Je suis né au mois de mars, juste avant le printemps. Je dis cela car je suis un prématuré. Sept mois. J’aurais pu être un Taureau. Combattant. Un « sûr de lui ». Au lieu de ça, je suis un Poisson. Inquiet. Sensible. Tourne en rond. Y-a pas de hasard.
Arrivé en avance. Ca m’a aidé. Toujours ponctuel. Avant l’heure aux rendez-vous. Y-a pas de hasard.
J’étais quand même très fragile. Intoxication alimentaire. A l’époque, pas de date sur les œufs en vrac. Mes frères et moi, tous malades. Ambulances, hôpital… mais moi j’ai payé les complications, je ne suis pas rentré tout de suite à la maison. Ca a duré. Mes premières dettes médicales.
Argenteuil, square Locarno. Vie de famille ordinaire, du moins c’est ce que ma mémoire me souffle. Les enfants, nous étions dix. Des parents aimants, mais fatigués par le parcours d’un rapatriement de Tunis, à l’installation dans ce pays à peine sorti de la période brune. Celle où les anciens protectorats réclamaient leur émancipation.
Ils nageaient entre deux eaux, Maman et Papa. Le souvenir de leur bonheur ensoleillé ne comblait pas ce vide d’une banlieue encore humaine, mais déjà grise de cette région tempérée, dont l’odeur de bitume à peine refroidi hante encore aujourd’hui mes narines. Le souvenir c’est d’abord le parfum. Plutôt l’odeur.

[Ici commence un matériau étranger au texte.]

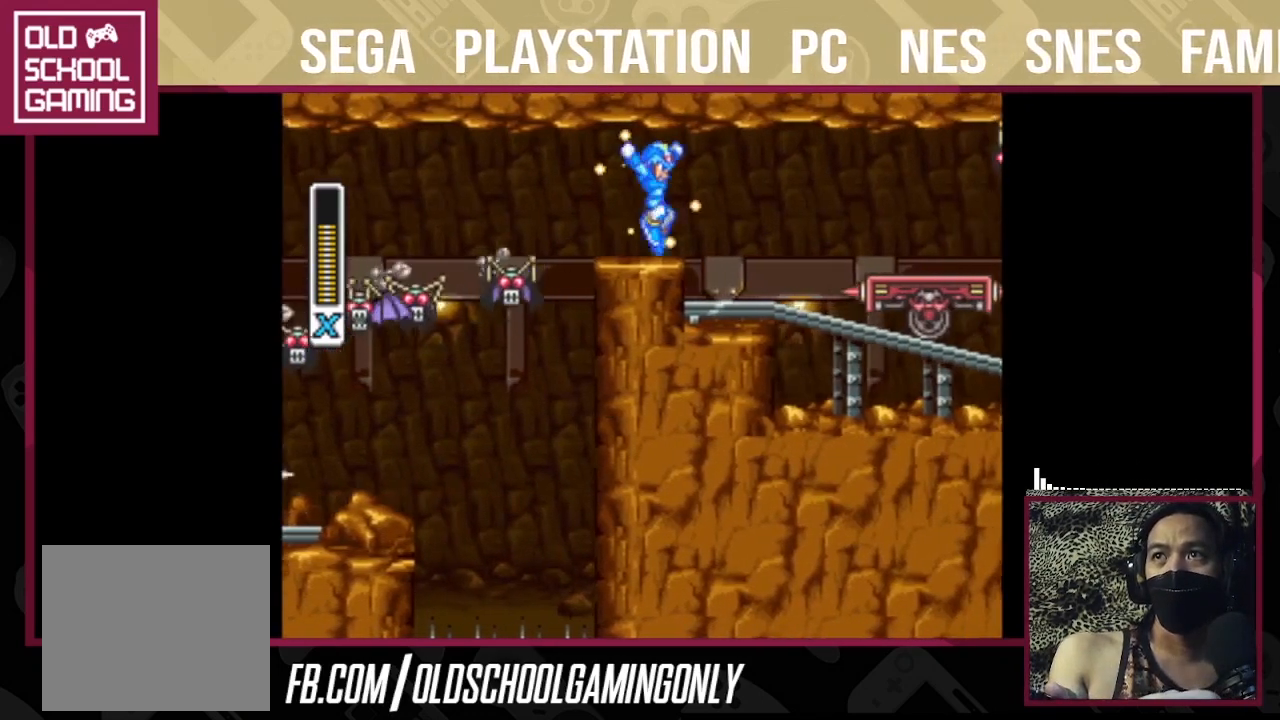
{"buttons": ["TRIANGLE"], "right_stick": "center", "events": []}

Nous étions tous là maintenant, même si une partie d’entre nous allait quitter rapidement le cocon familial.
En chemin, Papa nous tenait la main. Nous étions quatre, chacune de nos mimines se relayait pour attraper un doigt de notre papa.
Papa, c’était « Le Vieux » de Daniel Guichard. Pardessus rapé et tristesse infinie de nous confier à Sarah, la Directrice de notre nouvelle maison.
Une maison d’enfants dans laquelle il faudrait grandir un peu plus vite.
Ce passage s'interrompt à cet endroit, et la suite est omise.